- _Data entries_
------------------------

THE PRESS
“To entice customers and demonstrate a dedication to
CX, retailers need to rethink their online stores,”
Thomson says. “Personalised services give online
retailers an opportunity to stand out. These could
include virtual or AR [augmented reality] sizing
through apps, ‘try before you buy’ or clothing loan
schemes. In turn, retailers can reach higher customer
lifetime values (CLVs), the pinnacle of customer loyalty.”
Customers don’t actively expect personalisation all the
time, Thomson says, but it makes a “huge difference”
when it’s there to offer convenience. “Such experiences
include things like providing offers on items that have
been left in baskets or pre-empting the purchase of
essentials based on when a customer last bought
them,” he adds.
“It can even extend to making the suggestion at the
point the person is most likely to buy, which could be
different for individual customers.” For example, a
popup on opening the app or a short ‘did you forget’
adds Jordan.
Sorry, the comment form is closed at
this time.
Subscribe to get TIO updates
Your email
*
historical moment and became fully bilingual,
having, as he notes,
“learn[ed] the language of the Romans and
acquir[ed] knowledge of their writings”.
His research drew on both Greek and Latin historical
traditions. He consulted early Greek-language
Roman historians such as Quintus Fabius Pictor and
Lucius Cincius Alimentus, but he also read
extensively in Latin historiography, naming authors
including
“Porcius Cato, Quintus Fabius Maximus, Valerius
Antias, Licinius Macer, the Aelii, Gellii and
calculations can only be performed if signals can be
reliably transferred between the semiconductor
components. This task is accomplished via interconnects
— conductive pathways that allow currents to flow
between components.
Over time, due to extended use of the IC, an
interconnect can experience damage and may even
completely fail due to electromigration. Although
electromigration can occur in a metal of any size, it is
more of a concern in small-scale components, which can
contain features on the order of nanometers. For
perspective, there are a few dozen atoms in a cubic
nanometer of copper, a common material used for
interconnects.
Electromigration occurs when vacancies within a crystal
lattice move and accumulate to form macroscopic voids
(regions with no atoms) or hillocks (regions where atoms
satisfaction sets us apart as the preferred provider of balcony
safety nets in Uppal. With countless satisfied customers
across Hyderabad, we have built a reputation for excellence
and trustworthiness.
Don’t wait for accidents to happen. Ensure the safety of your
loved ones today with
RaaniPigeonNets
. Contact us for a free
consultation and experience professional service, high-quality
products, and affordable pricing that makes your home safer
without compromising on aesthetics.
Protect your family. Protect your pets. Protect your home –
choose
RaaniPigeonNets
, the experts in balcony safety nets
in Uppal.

------------------------

Set out the lines above as a numbered list, leaving out any blank lines.

1. THE PRESS
2. “To entice customers and demonstrate a dedication to
3. CX, retailers need to rethink their online stores,”
4. Thomson says. “Personalised services give online
5. retailers an opportunity to stand out. These could
6. include virtual or AR [augmented reality] sizing
7. through apps, ‘try before you buy’ or clothing loan
8. schemes. In turn, retailers can reach higher customer
9. lifetime values (CLVs), the pinnacle of customer loyalty.”
10. Customers don’t actively expect personalisation all the
11. time, Thomson says, but it makes a “huge difference”
12. when it’s there to offer convenience. “Such experiences
13. include things like providing offers on items that have
14. been left in baskets or pre-empting the purchase of
15. essentials based on when a customer last bought
16. them,” he adds.
17. “It can even extend to making the suggestion at the
18. point the person is most likely to buy, which could be
19. different for individual customers.” For example, a
20. popup on opening the app or a short ‘did you forget’
21. adds Jordan.
22. Sorry, the comment form is closed at
23. this time.
24. Subscribe to get TIO updates
25. Your email
26. *
27. historical moment and became fully bilingual,
28. having, as he notes,
29. “learn[ed] the language of the Romans and
30. acquir[ed] knowledge of their writings”.
31. His research drew on both Greek and Latin historical
32. traditions. He consulted early Greek-language
33. Roman historians such as Quintus Fabius Pictor and
34. Lucius Cincius Alimentus, but he also read
35. extensively in Latin historiography, naming authors
36. including
37. “Porcius Cato, Quintus Fabius Maximus, Valerius
38. Antias, Licinius Macer, the Aelii, Gellii and
39. calculations can only be performed if signals can be
40. reliably transferred between the semiconductor
41. components. This task is accomplished via interconnects
42. — conductive pathways that allow currents to flow
43. between components.
44. Over time, due to extended use of the IC, an
45. interconnect can experience damage and may even
46. completely fail due to electromigration. Although
47. electromigration can occur in a metal of any size, it is
48. more of a concern in small-scale components, which can
49. contain features on the order of nanometers. For
50. perspective, there are a few dozen atoms in a cubic
51. nanometer of copper, a common material used for
52. interconnects.
53. Electromigration occurs when vacancies within a crystal
54. lattice move and accumulate to form macroscopic voids
55. (regions with no atoms) or hillocks (regions where atoms
56. satisfaction sets us apart as the preferred provider of balcony
57. safety nets in Uppal. With countless satisfied customers
58. across Hyderabad, we have built a reputation for excellence
59. and trustworthiness.
60. Don’t wait for accidents to happen. Ensure the safety of your
61. loved ones today with
62. RaaniPigeonNets
63. . Contact us for a free
64. consultation and experience professional service, high-quality
65. products, and affordable pricing that makes your home safer
66. without compromising on aesthetics.
67. Protect your family. Protect your pets. Protect your home –
68. choose
69. RaaniPigeonNets
70. , the experts in balcony safety nets
71. in Uppal.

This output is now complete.